The following information must be reported on Form 1042:
- Name, address, TIN, and SSN or EIN (if applicable) of nonresident alien contractor
- Amounts paid during the year (including bonuses, commissions, or other payments)
Form 1042 is an annual information return that you must file if you have withholding agents (such as a staffing agency) who withhold tax from nonresident alien employees. The form contains information about these employees and includes their Social Security numbers so that the IRS can match them with their W-2s.
Tips to Manage International Contractor Payroll
Independent Contractor Agreement
Ensure that you have an independent contractor agreement with each of your contractors. This will help you avoid issues with the IRS or other government agencies. You can find sample separate contractor agreements online, but make sure that the one you use complies with your country's laws and regulations.
Use Payroll Software
If you have an international organization with multiple contractors, it is essential to use payroll software to manage their paychecks. The payroll software will keep track of all their earnings and deductions, which helps reduce errors and improve accuracy.
This software can also be used to withhold taxes from their paychecks so that you don't have to deal with collecting taxes from each contractor individually. If they are paid hourly, it can also calculate overtime hours automatically so that they don't have to do this themselves.
Hire a Payroll Service Provider
If your organization has more than 20 employees, hiring a payroll service provider may be better than handling everything internally.
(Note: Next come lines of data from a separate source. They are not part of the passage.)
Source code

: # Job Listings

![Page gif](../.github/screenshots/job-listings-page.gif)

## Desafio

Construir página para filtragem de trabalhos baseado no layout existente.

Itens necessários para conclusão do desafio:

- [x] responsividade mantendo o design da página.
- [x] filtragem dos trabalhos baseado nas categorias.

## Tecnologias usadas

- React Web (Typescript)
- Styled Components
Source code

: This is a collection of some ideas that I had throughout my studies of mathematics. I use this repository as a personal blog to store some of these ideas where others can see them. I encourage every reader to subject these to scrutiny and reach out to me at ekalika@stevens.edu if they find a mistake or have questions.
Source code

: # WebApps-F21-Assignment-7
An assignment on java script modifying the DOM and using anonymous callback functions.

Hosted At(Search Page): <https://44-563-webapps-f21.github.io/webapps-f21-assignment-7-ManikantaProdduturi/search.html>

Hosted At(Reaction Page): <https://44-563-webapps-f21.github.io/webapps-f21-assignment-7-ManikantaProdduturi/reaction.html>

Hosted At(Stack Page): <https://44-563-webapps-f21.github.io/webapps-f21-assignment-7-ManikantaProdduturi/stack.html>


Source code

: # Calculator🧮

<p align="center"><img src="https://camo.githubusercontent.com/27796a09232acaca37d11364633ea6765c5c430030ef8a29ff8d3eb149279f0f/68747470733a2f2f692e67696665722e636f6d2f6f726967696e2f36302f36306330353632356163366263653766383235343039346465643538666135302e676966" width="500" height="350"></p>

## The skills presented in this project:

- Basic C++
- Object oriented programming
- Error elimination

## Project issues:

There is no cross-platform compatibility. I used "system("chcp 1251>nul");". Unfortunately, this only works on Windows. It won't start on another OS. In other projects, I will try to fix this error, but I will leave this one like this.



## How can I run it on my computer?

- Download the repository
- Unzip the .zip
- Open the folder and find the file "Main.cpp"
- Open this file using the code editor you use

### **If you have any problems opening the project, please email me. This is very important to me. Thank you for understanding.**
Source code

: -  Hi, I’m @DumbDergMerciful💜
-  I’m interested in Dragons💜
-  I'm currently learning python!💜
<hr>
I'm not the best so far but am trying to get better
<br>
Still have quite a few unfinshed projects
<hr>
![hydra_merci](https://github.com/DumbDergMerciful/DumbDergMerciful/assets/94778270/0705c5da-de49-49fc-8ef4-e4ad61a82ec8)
Suppose you're not comfortable dealing with the complexities of managing international independent contractor payroll.
In that case, hiring a payroll service provider might be an option for you instead of hiring an accountant or lawyer specializing in this law area. If you hire an outsourced payroll service provider, they can do everything for you, including:
- Processing payments.
- Keeping track of employee hours worked.
- Calculating and issuing payments.
Employer of Record (EOR)
The EOR is the entity that will pay your remote employees in other locations. It's highly essential to partner with a globally present EOR like Skuad, before hiring any employees. Your EOR services provider will take care of all employment and compliance matters, payroll setup and periodic payment of salaries.
This way, companies can save a lot of time in setting up their overseas entities and understanding the ever changing compliance requirements. Importantly, for the companies to focus on their core matters, they should partner with an EOR who will take over the employment legal liability and payroll processing for your remote employees.
Companies are hiring overseas workers to save money, increase profits, and even stay competitive. This guide serves as a starting point for international companies who want to take the next step into the global economy but who are daunted by the prospect of cross-border payments.